8306 Shoko, provisional designation , is a Florian asteroid and a synchronous binary system from the inner regions of the asteroid belt, approximately 3 km in diameter. It was discovered on 24 February 1995, by Japanese astronomer Akimasa Nakamura at the Kuma Kogen Astronomical Observatory in southern Japan, who named it after Japanese singer-songwriter Shoko Sawada. The likely S-type asteroid has a rotation period of 3.35 hours. The discovery of its 1.3-kilometer minor-planet moon was announced in December 2013.
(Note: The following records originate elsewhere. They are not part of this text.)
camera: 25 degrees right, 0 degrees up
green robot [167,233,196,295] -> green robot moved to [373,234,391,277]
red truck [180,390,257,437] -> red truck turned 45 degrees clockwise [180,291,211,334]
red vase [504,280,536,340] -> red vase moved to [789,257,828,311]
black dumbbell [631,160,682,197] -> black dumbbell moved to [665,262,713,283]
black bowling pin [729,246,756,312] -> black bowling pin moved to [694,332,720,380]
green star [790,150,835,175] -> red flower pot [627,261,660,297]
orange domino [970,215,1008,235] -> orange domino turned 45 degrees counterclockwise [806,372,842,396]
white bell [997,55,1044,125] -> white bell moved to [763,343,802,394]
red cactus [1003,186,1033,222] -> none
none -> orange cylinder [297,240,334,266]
== Orbit and classification ==

Shoko is a member of the Flora family (402), a giant asteroid family and the largest family of stony asteroids in the main-belt. It orbits the Sun in the inner asteroid belt at a distance of 1.7–2.7 AU once every 3 years and 4 months (1,225 days; semi-major axis of 2.24 AU). Its orbit has an eccentricity of 0.22 and an inclination of 5° with respect to the ecliptic. The body's observation arc begins with its first observation as at the Siding Spring Observatory in August 1986, nearly 9 years prior to its official discovery observation at Kuma Kogen.

== Physical characteristics ==

Shoko is an assumed, stony S-type asteroid, which is also the overall spectral type of the Florian asteroids. It has an absolute magnitude between 14.83 and 15.28.

=== Rotation period ===

In September and October 2013, two rotational lightcurves of Shoko were obtained from photometric observations by astronomers Petr Pravec and David Polishook. Lightcurve analysis gave a well-defined rotation period of 3.3503 and 3.604 hours with a low brightness amplitude of 0.11 and 0.10 magnitude, respectively (U=3/3).

=== Diameter and albedo ===

The Collaborative Asteroid Lightcurve Link assumes an albedo of 0.24 – derived from 8 Flora, the parent body of the Flora family – and calculates a diameter of 2.38 kilometers based on an absolute magnitude of 15.28, while the Johnston's Archive estimates a diameter 3.21.

=== Satellite ===

In October 2013, photometric observations by Petr Pravec and a large international collaboration, revealed, that Shoko is an synchronous binary asteroid with a minor-planet moon orbiting it every 36.20 hours (1.508 days) at an estimated average distance of 9.4 km. The discovery was announced in December 2013. The mutual occultation events suggest the presence of a satellite with a diameter 1.28 km or more than 40% the size of its primary. The discoverers also suspect that there might be a possible third body, which would make it a rare triple asteroid. As of 2018, no follow-up observations have been conducted.

== Naming ==

This minor planet was named by the discoverer after Japanese singer-songwriter of ballads and pop songs, Shoko Sawada (born 1962), who has recorded a large number of studio albums since her debut in 1979. The official naming citation was published by the Minor Planet Center on 10 June 1998 (M.P.C. 32095).